Data for the task Block Start
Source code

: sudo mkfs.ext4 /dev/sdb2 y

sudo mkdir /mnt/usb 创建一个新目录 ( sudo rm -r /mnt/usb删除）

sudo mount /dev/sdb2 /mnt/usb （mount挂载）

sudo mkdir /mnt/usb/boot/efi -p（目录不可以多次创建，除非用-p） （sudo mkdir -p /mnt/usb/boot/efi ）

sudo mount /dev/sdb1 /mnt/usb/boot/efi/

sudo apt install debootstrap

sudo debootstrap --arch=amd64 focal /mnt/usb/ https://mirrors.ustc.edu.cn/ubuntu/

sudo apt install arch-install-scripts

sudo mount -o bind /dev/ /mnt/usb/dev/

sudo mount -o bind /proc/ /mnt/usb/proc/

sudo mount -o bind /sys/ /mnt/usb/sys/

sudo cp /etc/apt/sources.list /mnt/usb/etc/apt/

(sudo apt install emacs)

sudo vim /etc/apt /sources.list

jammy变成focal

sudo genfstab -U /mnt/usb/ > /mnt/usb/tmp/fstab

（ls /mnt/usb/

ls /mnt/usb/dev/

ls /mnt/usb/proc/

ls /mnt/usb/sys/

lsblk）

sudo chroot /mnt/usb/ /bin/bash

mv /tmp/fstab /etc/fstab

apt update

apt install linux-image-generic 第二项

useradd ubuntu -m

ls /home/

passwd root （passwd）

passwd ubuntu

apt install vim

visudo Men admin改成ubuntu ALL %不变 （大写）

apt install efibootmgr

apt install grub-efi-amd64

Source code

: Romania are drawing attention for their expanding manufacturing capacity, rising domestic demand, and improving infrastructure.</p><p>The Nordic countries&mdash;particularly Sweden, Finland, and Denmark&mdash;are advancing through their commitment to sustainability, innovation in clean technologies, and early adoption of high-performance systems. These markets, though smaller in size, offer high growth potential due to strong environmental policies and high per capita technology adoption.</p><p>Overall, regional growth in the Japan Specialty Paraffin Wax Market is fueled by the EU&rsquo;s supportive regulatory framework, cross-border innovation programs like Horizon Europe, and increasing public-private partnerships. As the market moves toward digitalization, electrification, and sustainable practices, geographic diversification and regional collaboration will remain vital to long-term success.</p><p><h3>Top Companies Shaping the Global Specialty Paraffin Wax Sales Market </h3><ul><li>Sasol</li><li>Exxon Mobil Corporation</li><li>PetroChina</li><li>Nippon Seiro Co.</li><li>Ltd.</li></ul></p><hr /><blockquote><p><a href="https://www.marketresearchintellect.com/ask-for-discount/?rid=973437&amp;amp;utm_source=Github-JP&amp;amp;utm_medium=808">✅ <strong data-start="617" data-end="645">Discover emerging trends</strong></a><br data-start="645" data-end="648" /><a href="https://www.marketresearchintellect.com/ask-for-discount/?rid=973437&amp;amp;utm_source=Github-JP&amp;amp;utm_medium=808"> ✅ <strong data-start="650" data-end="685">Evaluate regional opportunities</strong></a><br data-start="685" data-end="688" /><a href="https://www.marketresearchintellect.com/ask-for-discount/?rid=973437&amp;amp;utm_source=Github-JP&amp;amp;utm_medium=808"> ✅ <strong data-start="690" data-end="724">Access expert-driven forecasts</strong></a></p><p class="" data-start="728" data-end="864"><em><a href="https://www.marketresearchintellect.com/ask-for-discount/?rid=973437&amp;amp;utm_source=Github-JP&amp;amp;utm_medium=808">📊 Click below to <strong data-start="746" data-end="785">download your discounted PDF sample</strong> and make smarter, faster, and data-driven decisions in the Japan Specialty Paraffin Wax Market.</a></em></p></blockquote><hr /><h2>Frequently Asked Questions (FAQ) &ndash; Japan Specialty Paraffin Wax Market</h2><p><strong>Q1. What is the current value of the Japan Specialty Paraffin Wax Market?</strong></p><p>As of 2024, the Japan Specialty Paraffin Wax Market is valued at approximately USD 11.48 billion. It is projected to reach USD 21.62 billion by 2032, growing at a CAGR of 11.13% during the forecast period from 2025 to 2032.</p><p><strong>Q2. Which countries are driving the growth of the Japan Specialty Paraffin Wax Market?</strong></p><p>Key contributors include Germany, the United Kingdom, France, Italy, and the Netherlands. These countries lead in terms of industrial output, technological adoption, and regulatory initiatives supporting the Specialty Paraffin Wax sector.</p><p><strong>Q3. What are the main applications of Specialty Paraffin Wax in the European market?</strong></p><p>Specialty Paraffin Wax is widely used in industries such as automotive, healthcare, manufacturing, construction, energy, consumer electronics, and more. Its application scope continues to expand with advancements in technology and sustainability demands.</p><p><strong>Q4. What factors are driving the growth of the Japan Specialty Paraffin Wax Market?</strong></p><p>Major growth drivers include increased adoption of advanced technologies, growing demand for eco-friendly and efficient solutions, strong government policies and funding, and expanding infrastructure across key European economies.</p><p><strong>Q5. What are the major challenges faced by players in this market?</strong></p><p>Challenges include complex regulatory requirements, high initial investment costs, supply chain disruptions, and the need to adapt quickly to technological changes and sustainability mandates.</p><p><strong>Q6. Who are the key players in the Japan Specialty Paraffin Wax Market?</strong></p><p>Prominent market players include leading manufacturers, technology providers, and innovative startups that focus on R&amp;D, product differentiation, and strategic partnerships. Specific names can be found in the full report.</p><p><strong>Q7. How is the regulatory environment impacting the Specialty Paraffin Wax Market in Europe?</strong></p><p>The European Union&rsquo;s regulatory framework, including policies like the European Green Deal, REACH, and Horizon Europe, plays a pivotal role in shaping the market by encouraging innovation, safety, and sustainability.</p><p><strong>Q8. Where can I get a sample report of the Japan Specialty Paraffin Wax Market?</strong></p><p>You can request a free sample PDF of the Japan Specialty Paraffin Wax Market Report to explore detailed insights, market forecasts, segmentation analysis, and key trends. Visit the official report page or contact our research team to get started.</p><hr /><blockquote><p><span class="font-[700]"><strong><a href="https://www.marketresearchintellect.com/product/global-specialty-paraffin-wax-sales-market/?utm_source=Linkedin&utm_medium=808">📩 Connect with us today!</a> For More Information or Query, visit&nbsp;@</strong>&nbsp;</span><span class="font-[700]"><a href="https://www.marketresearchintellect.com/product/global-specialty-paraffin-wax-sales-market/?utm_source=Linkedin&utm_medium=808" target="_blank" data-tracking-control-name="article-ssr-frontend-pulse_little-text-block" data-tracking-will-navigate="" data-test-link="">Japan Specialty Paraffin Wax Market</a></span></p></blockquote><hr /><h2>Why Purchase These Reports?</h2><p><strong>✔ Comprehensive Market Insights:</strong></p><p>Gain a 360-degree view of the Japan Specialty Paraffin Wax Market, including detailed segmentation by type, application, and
Data for the task Block End
What is required: What you need to do is repeat every record above exactly.

Solution for this problem:
Source code

: sudo mkfs.ext4 /dev/sdb2 y

sudo mkdir /mnt/usb 创建一个新目录 ( sudo rm -r /mnt/usb删除）

sudo mount /dev/sdb2 /mnt/usb （mount挂载）

sudo mkdir /mnt/usb/boot/efi -p（目录不可以多次创建，除非用-p） （sudo mkdir -p /mnt/usb/boot/efi ）

sudo mount /dev/sdb1 /mnt/usb/boot/efi/

sudo apt install debootstrap

sudo debootstrap --arch=amd64 focal /mnt/usb/ https://mirrors.ustc.edu.cn/ubuntu/

sudo apt install arch-install-scripts

sudo mount -o bind /dev/ /mnt/usb/dev/

sudo mount -o bind /proc/ /mnt/usb/proc/

sudo mount -o bind /sys/ /mnt/usb/sys/

sudo cp /etc/apt/sources.list /mnt/usb/etc/apt/

(sudo apt install emacs)

sudo vim /etc/apt /sources.list

jammy变成focal

sudo genfstab -U /mnt/usb/ > /mnt/usb/tmp/fstab

（ls /mnt/usb/

ls /mnt/usb/dev/

ls /mnt/usb/proc/

ls /mnt/usb/sys/

lsblk）

sudo chroot /mnt/usb/ /bin/bash

mv /tmp/fstab /etc/fstab

apt update

apt install linux-image-generic 第二项

useradd ubuntu -m

ls /home/

passwd root （passwd）

passwd ubuntu

apt install vim

visudo Men admin改成ubuntu ALL %不变 （大写）

apt install efibootmgr

apt install grub-efi-amd64

Source code

: Romania are drawing attention for their expanding manufacturing capacity, rising domestic demand, and improving infrastructure.</p><p>The Nordic countries&mdash;particularly Sweden, Finland, and Denmark&mdash;are advancing through their commitment to sustainability, innovation in clean technologies, and early adoption of high-performance systems. These markets, though smaller in size, offer high growth potential due to strong environmental policies and high per capita technology adoption.</p><p>Overall, regional growth in the Japan Specialty Paraffin Wax Market is fueled by the EU&rsquo;s supportive regulatory framework, cross-border innovation programs like Horizon Europe, and increasing public-private partnerships. As the market moves toward digitalization, electrification, and sustainable practices, geographic diversification and regional collaboration will remain vital to long-term success.</p><p><h3>Top Companies Shaping the Global Specialty Paraffin Wax Sales Market </h3><ul><li>Sasol</li><li>Exxon Mobil Corporation</li><li>PetroChina</li><li>Nippon Seiro Co.</li><li>Ltd.</li></ul></p><hr /><blockquote><p><a href="https://www.marketresearchintellect.com/ask-for-discount/?rid=973437&amp;amp;utm_source=Github-JP&amp;amp;utm_medium=808">✅ <strong data-start="617" data-end="645">Discover emerging trends</strong></a><br data-start="645" data-end="648" /><a href="https://www.marketresearchintellect.com/ask-for-discount/?rid=973437&amp;amp;utm_source=Github-JP&amp;amp;utm_medium=808"> ✅ <strong data-start="650" data-end="685">Evaluate regional opportunities</strong></a><br data-start="685" data-end="688" /><a href="https://www.marketresearchintellect.com/ask-for-discount/?rid=973437&amp;amp;utm_source=Github-JP&amp;amp;utm_medium=808"> ✅ <strong data-start="690" data-end="724">Access expert-driven forecasts</strong></a></p><p class="" data-start="728" data-end="864"><em><a href="https://www.marketresearchintellect.com/ask-for-discount/?rid=973437&amp;amp;utm_source=Github-JP&amp;amp;utm_medium=808">📊 Click below to <strong data-start="746" data-end="785">download your discounted PDF sample</strong> and make smarter, faster, and data-driven decisions in the Japan Specialty Paraffin Wax Market.</a></em></p></blockquote><hr /><h2>Frequently Asked Questions (FAQ) &ndash; Japan Specialty Paraffin Wax Market</h2><p><strong>Q1. What is the current value of the Japan Specialty Paraffin Wax Market?</strong></p><p>As of 2024, the Japan Specialty Paraffin Wax Market is valued at approximately USD 11.48 billion. It is projected to reach USD 21.62 billion by 2032, growing at a CAGR of 11.13% during the forecast period from 2025 to 2032.</p><p><strong>Q2. Which countries are driving the growth of the Japan Specialty Paraffin Wax Market?</strong></p><p>Key contributors include Germany, the United Kingdom, France, Italy, and the Netherlands. These countries lead in terms of industrial output, technological adoption, and regulatory initiatives supporting the Specialty Paraffin Wax sector.</p><p><strong>Q3. What are the main applications of Specialty Paraffin Wax in the European market?</strong></p><p>Specialty Paraffin Wax is widely used in industries such as automotive, healthcare, manufacturing, construction, energy, consumer electronics, and more. Its application scope continues to expand with advancements in technology and sustainability demands.</p><p><strong>Q4. What factors are driving the growth of the Japan Specialty Paraffin Wax Market?</strong></p><p>Major growth drivers include increased adoption of advanced technologies, growing demand for eco-friendly and efficient solutions, strong government policies and funding, and expanding infrastructure across key European economies.</p><p><strong>Q5. What are the major challenges faced by players in this market?</strong></p><p>Challenges include complex regulatory requirements, high initial investment costs, supply chain disruptions, and the need to adapt quickly to technological changes and sustainability mandates.</p><p><strong>Q6. Who are the key players in the Japan Specialty Paraffin Wax Market?</strong></p><p>Prominent market players include leading manufacturers, technology providers, and innovative startups that focus on R&amp;D, product differentiation, and strategic partnerships. Specific names can be found in the full report.</p><p><strong>Q7. How is the regulatory environment impacting the Specialty Paraffin Wax Market in Europe?</strong></p><p>The European Union&rsquo;s regulatory framework, including policies like the European Green Deal, REACH, and Horizon Europe, plays a pivotal role in shaping the market by encouraging innovation, safety, and sustainability.</p><p><strong>Q8. Where can I get a sample report of the Japan Specialty Paraffin Wax Market?</strong></p><p>You can request a free sample PDF of the Japan Specialty Paraffin Wax Market Report to explore detailed insights, market forecasts, segmentation analysis, and key trends. Visit the official report page or contact our research team to get started.</p><hr /><blockquote><p><span class="font-[700]"><strong><a href="https://www.marketresearchintellect.com/product/global-specialty-paraffin-wax-sales-market/?utm_source=Linkedin&utm_medium=808">📩 Connect with us today!</a> For More Information or Query, visit&nbsp;@</strong>&nbsp;</span><span class="font-[700]"><a href="https://www.marketresearchintellect.com/product/global-specialty-paraffin-wax-sales-market/?utm_source=Linkedin&utm_medium=808" target="_blank" data-tracking-control-name="article-ssr-frontend-pulse_little-text-block" data-tracking-will-navigate="" data-test-link="">Japan Specialty Paraffin Wax Market</a></span></p></blockquote><hr /><h2>Why Purchase These Reports?</h2><p><strong>✔ Comprehensive Market Insights:</strong></p><p>Gain a 360-degree view of the Japan Specialty Paraffin Wax Market, including detailed segmentation by type, application, and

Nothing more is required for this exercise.